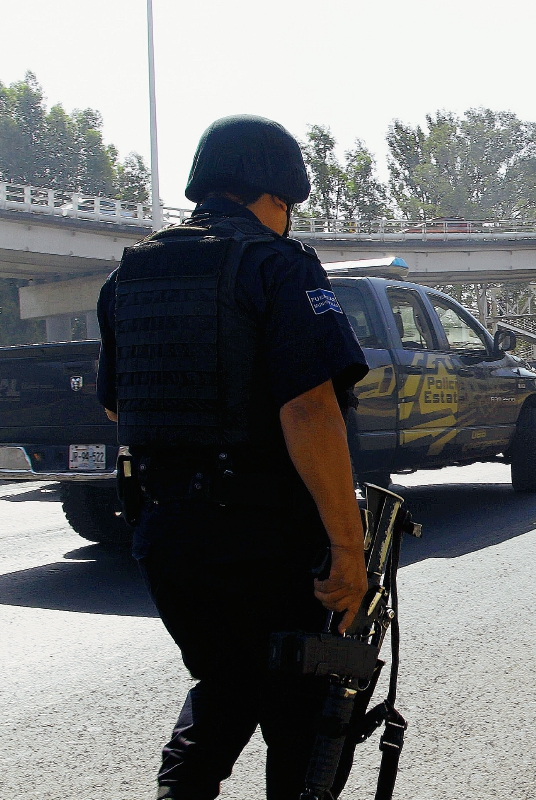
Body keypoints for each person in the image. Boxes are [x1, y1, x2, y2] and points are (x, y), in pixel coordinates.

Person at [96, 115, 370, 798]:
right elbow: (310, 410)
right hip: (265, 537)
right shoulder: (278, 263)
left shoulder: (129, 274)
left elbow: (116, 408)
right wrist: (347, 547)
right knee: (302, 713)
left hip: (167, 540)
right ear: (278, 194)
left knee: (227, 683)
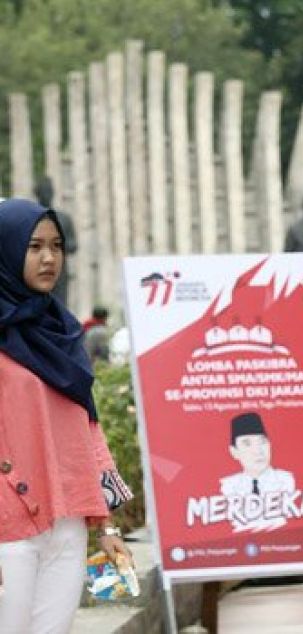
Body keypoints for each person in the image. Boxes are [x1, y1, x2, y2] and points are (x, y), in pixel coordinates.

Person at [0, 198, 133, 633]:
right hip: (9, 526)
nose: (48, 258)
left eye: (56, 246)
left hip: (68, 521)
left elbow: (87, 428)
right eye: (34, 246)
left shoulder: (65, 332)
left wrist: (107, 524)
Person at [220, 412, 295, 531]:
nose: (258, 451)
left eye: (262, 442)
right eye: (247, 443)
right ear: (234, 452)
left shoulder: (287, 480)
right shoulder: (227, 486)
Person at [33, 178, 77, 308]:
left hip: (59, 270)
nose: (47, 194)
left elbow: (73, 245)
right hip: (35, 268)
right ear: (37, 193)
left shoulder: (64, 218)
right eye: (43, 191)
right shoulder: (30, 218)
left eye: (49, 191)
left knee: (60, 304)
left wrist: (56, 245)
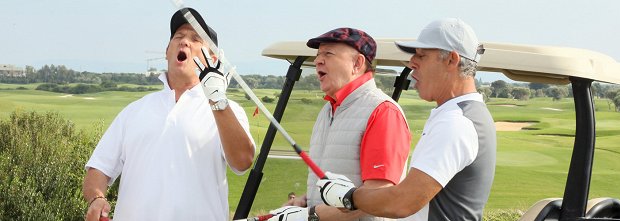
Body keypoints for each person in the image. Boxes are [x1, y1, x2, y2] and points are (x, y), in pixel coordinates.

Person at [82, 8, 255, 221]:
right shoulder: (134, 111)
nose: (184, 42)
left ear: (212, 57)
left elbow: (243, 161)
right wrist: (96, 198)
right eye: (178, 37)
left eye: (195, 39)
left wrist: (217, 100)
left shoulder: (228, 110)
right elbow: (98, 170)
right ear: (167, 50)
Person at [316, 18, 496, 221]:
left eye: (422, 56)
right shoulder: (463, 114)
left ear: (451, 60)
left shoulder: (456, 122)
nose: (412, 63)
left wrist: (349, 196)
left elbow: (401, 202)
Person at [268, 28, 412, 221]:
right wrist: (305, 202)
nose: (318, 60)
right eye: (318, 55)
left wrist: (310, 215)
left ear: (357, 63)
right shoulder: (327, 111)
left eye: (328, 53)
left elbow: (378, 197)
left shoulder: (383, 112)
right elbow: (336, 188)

------

◆ **Exercise details**: Above are entries; state the number of lines among them that contain "elbow", and nothing else.

◆ **Solved exercise**: 9